Though our preferred media have continued to evolve, the media squeeze on time hasn’t really changed.  Brains which have been variously addled and enhanced by the machinery of the electronic age have gotten used to time and space limits imposed by physical and commercial constraints. Music, news, conversations, advertising; it hardly matters. All pop in and out of our lives in rapid succession. And while we can keep shifting our attention to try to accommodate all of this clutter, we have no chance to expand the hours of the day to fit more in.

True, digital media can store and retrieve the largest works of writing and music with ease. Today anyone with an internet connection and even a modest computer also has, by default, a library, a museum, a performing arts theater, and nearly unlimited access to the intellectual output of the world’s cultures.

But we still mostly prefer to stay with the familiar, and with it, the same time and space limitations that our grandparents would have recognized: news articles cut to “short reads,” television journalists given only three minutes to tell a complex story, or expert commentators whose video sound bites still hover at an average of just under ten seconds.  And don’t even get us started on Twitter’s measly 140 characters.

What’s a consumer of this cultural maw to do?  One response is to try to swim with the tide by becoming perpetual information-grazers. We breeze through media content quickly before moving on to other new enticements. In communication terms, most of us are “peripheral information processors” most of the time.  Like restless children moving from toy to toy, there is a constant search for new stimulation. Many advertisers and content providers feel lucky to get even a minimal level of attention. Web sites like this one struggle to hold a reader’s interest, measured by Google as a site’s “bounce rate” and its average “session duration.”  (This site averages about two minutes per visit.)  Print advertising gets even less time from restless readers. As for traditional television viewing: family members frequently migrate to separate screens.  Even so, the remote channel selection button for a family’s 60-inch television is probably the most cherished piece of real estate in a household.

But there are advantages to also swimming against the tide. We arguably gain a great deal by consciously giving up grazing in favor of more purposeful media use. Exchanging breadth for depth usually brings clearer rewards. The goal ought to be to find time for long-form content.

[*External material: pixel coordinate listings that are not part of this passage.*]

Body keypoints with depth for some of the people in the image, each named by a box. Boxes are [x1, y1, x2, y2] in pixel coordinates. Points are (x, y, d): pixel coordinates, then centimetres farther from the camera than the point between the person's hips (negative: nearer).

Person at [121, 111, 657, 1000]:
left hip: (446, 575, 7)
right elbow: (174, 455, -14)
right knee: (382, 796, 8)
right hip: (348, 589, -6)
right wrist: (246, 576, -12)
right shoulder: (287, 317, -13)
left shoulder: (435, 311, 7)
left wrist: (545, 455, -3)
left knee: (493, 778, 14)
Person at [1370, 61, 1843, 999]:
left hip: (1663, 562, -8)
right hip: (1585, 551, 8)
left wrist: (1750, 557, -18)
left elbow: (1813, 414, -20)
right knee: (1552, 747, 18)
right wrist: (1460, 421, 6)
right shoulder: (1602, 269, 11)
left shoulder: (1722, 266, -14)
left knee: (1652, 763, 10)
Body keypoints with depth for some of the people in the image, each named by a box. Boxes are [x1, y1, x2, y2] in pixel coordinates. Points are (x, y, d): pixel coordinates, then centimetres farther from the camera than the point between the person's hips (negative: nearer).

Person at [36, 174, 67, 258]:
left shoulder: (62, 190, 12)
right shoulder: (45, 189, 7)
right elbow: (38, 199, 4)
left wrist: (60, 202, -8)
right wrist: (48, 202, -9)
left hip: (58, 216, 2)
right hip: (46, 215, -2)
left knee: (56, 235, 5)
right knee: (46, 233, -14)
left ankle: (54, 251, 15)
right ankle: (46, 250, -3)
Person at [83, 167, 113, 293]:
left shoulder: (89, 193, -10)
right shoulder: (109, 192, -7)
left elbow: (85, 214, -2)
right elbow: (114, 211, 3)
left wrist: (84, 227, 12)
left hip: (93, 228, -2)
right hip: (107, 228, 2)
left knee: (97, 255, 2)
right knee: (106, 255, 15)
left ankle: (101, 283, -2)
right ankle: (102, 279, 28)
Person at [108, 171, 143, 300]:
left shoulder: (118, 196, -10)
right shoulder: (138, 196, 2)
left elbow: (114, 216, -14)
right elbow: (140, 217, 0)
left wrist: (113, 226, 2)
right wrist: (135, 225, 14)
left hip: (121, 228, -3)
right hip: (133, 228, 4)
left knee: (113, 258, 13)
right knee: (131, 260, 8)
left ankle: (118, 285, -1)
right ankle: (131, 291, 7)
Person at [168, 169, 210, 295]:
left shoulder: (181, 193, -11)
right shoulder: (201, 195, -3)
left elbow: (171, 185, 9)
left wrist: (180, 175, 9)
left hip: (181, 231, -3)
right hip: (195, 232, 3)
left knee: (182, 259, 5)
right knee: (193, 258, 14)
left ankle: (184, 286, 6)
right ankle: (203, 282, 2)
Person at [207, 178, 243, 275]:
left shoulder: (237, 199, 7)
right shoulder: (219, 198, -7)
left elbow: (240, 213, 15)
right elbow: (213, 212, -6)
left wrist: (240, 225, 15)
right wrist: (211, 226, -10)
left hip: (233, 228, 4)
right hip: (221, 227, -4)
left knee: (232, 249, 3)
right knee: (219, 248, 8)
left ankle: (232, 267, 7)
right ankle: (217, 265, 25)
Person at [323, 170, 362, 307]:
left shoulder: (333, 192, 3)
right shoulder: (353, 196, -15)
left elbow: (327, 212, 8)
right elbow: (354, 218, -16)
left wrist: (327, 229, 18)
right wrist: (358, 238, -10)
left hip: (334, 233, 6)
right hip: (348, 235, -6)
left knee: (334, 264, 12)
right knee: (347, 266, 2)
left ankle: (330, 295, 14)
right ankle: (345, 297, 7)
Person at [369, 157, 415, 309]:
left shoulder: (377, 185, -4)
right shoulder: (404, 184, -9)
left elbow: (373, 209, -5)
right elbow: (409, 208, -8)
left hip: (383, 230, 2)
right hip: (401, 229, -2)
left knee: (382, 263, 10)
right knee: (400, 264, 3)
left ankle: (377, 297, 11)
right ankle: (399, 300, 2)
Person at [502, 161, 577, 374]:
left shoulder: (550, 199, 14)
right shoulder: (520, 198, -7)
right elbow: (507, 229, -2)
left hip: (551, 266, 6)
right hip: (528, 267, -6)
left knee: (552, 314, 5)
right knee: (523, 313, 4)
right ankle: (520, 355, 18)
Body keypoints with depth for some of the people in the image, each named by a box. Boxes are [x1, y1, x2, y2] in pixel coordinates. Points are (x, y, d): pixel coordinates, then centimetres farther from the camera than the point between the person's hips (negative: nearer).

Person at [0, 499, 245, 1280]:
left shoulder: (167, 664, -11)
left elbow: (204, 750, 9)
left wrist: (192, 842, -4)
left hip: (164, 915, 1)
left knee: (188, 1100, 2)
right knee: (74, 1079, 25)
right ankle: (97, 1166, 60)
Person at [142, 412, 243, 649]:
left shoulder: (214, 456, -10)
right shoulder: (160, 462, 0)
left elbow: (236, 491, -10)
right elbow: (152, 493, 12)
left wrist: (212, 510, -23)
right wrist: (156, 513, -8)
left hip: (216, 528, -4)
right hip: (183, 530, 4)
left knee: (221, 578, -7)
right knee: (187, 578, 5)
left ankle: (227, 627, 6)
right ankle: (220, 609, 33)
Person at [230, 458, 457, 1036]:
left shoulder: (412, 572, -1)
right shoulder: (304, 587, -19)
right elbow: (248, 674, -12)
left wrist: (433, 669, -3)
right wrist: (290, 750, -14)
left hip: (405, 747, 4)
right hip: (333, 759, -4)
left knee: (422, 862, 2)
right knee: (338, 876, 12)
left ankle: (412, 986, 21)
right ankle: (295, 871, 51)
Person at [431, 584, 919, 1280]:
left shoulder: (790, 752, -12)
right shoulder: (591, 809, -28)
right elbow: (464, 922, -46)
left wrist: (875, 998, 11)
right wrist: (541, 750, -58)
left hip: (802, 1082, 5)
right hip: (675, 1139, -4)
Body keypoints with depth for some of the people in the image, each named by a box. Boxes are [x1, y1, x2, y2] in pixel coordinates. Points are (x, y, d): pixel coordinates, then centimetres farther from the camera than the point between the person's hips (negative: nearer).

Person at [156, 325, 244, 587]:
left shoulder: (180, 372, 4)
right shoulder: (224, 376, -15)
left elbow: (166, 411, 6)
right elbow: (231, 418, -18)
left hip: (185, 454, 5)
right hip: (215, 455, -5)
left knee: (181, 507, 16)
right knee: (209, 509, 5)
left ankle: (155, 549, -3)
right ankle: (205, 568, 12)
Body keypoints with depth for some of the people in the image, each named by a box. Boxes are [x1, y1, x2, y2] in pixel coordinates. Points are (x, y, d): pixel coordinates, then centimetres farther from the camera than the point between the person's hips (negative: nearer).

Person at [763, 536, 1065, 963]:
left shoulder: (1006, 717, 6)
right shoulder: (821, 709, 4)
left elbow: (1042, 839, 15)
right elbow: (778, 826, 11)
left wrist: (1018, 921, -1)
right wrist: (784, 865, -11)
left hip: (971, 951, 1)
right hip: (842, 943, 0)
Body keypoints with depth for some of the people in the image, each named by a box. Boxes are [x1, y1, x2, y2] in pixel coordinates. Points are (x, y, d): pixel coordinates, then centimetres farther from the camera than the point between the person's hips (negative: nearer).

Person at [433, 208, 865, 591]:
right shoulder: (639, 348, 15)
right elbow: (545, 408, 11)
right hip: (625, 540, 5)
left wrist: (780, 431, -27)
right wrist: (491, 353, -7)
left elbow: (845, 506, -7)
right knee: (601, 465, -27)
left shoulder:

Think of the monumental intellectual and artistic achievements that endure. They are not just arias, but entire operas; also the entire books, symphonies, cinematic masterpieces, epic poems and novels, lectures, paradigm-shifting monographs and essays that keep inviting us back to explore their wonders.  These are brain-shifting media forms that challenge and reward in equal measure. Given the ease of access we have to most of these materials, they only await our decision to sometimes forgo the transient for the permanent.  We just need the raised consciousness to know when we are wasting our time.